Google’s Project Zero has introduced an initiative called Naptime, a new framework that will be used to enable a large language model to conduct vulnerability research.
Initially started in mid-2023 and aims to improve vulnerability discovery approaches, with a particular focus on automating variant analysis and the objective is to enable an LLM to perform vulnerability research that closely mimics human security experts’ iterative, hypothesis-driven approach.
The framework’s architecture is centered around the interaction between an AI agent and its set of specialized tools designed to mimic the workflow of a human security researcher and a target codebase.
These tools include:
- The Code Browser enables the agent to navigate through the target codebase.
- The Python enables the agent to run Python scripts in a sandboxed environment
- The Debugger allows the agent to interact with the program and observe its behavior under different inputs.

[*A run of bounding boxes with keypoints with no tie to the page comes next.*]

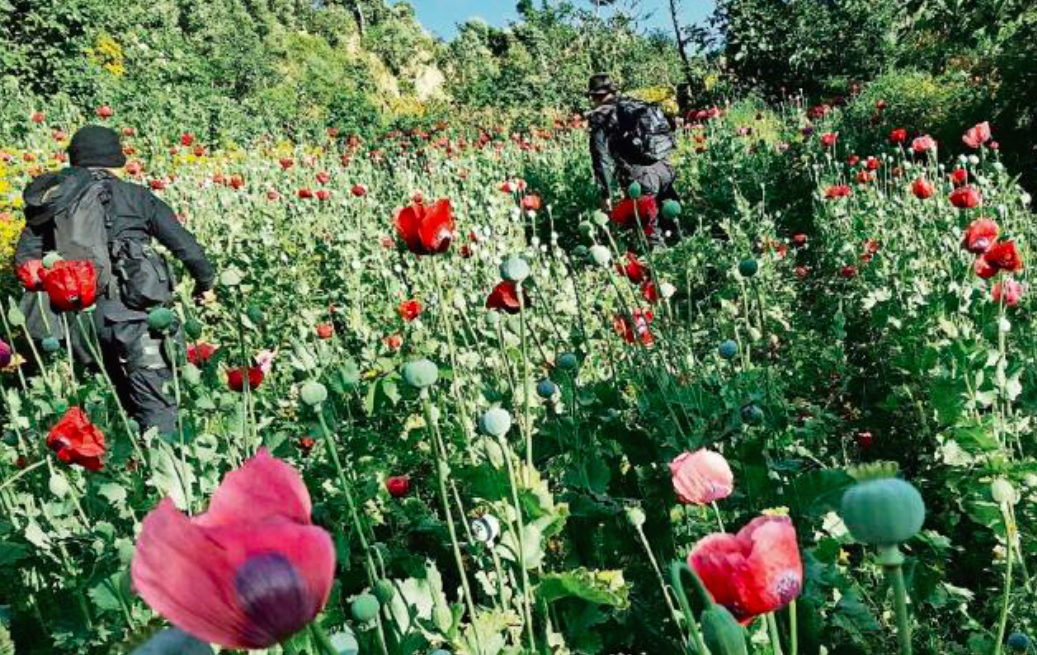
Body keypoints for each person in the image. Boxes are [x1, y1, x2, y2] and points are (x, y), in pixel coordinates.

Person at [15, 125, 216, 436]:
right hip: (139, 318)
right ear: (116, 159)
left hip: (83, 322)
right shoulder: (138, 197)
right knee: (158, 411)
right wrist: (206, 284)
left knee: (120, 407)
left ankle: (132, 465)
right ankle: (166, 474)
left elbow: (25, 263)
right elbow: (187, 248)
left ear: (75, 161)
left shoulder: (54, 202)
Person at [586, 74, 678, 244]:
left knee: (652, 237)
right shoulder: (634, 105)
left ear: (594, 96)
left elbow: (601, 158)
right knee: (673, 228)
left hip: (641, 179)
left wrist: (605, 192)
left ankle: (659, 265)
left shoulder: (601, 115)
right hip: (664, 169)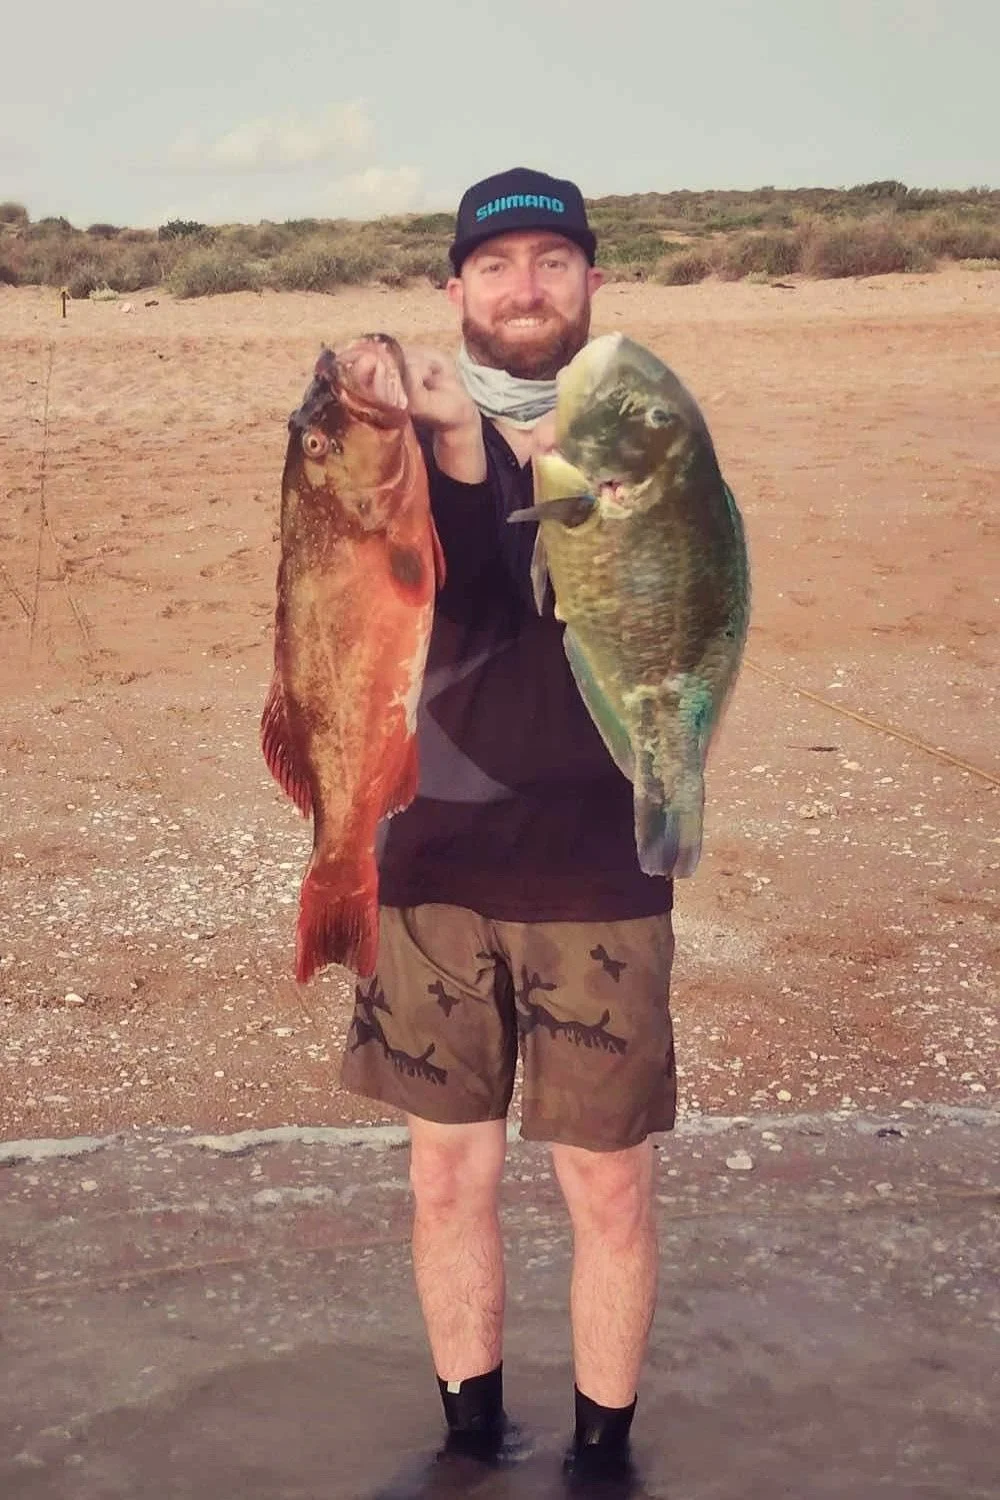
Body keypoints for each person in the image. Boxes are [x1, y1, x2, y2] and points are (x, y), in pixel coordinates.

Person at [341, 168, 676, 1491]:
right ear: (456, 290)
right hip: (427, 861)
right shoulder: (400, 433)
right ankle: (470, 1446)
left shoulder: (643, 428)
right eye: (497, 266)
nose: (524, 287)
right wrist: (415, 437)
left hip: (600, 864)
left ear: (594, 280)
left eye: (551, 261)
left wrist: (506, 458)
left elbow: (587, 595)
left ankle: (604, 1463)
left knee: (609, 1192)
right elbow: (443, 594)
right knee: (445, 1182)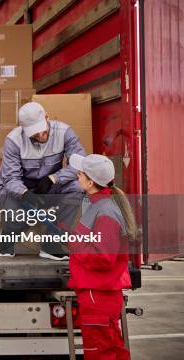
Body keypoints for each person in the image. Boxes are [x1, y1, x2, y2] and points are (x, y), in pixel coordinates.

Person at [0, 102, 86, 260]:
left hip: (50, 185)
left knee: (77, 187)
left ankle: (50, 244)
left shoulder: (65, 132)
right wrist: (24, 194)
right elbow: (10, 178)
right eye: (34, 134)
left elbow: (80, 164)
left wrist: (54, 178)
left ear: (47, 118)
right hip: (20, 188)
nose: (40, 136)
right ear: (23, 129)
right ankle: (7, 237)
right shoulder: (13, 140)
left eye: (42, 131)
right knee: (20, 218)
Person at [67, 153, 136, 360]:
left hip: (97, 295)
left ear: (89, 182)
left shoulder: (105, 211)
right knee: (114, 348)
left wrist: (73, 245)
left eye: (80, 174)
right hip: (100, 294)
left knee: (99, 353)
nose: (77, 177)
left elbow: (103, 257)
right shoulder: (98, 204)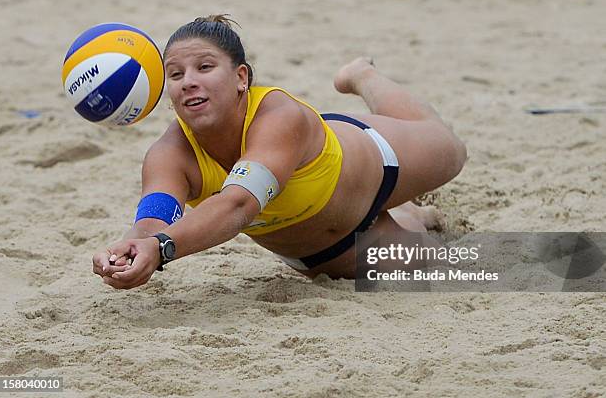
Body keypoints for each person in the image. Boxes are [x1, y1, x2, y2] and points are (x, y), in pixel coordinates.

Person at [92, 15, 467, 290]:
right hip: (326, 251)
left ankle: (361, 76)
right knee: (422, 259)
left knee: (451, 150)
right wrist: (132, 250)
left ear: (241, 77)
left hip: (375, 164)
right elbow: (154, 225)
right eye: (175, 75)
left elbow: (238, 205)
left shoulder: (278, 115)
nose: (189, 80)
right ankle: (410, 212)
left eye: (204, 67)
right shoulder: (168, 154)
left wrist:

- The Reporter provides a structured mechanism for the agent to communicate its progress
- The Controller verifies and also allows the agent to abort the task when unable to make further progress, preventing stagnation
Researchers stated that the framework is model-agnostic and backend-agnostic and builds on a set of guiding principles established by Google’s Project Zero to improve the performance of multi-purpose LLMs in vulnerability discovery.

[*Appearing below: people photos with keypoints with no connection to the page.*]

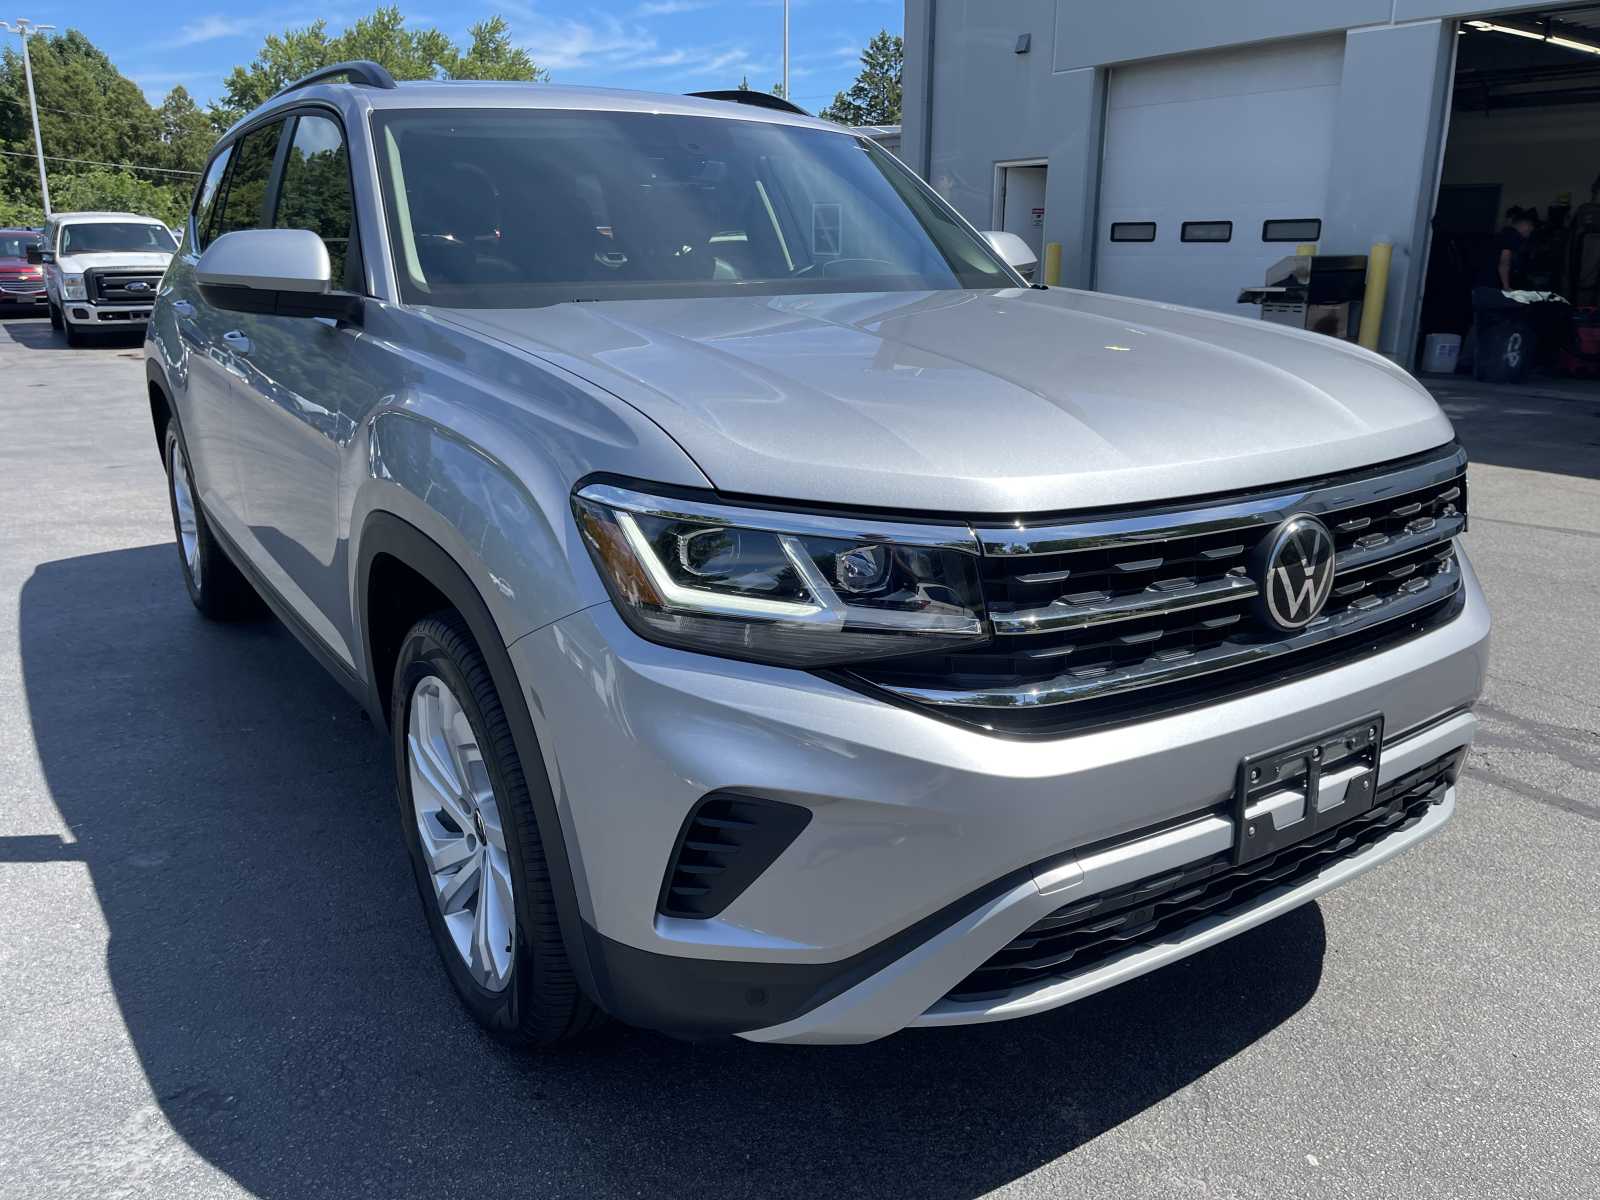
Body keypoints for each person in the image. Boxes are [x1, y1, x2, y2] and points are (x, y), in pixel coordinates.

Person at [1482, 207, 1537, 292]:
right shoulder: (1511, 236)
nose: (1531, 229)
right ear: (1524, 224)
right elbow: (1504, 263)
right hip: (1491, 282)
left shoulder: (1505, 234)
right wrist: (1506, 287)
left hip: (1488, 280)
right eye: (1530, 226)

These principles were developed following the launch by security researchers at Meta of CyberSecEval2, the latest LLM benchmark for discovering and exploiting memory safety issues.
Project Zero researchers carried out two series of the CyberSecEval2 tests, ‘Advanced Memory Corruption’ and ‘Buffer Overflow,’ with GPT 4 Turbo as the AI agent and the rest of the Naptime tools. They achieved new top scores of 1.00 on the ‘Buffer Overflow’ tests and 0.76 on the ‘Advanced Memory Corruption’ tests
With the right tools, current LLMs can really start to perform vulnerability research! However, there’s a large difference between solving isolated capture the flag-style challenges without ambiguity and performing autonomous offensive security research,
They believe the security community will also need to develop more difficult and realistic benchmarks to efficiently monitor the progress of such initiatives.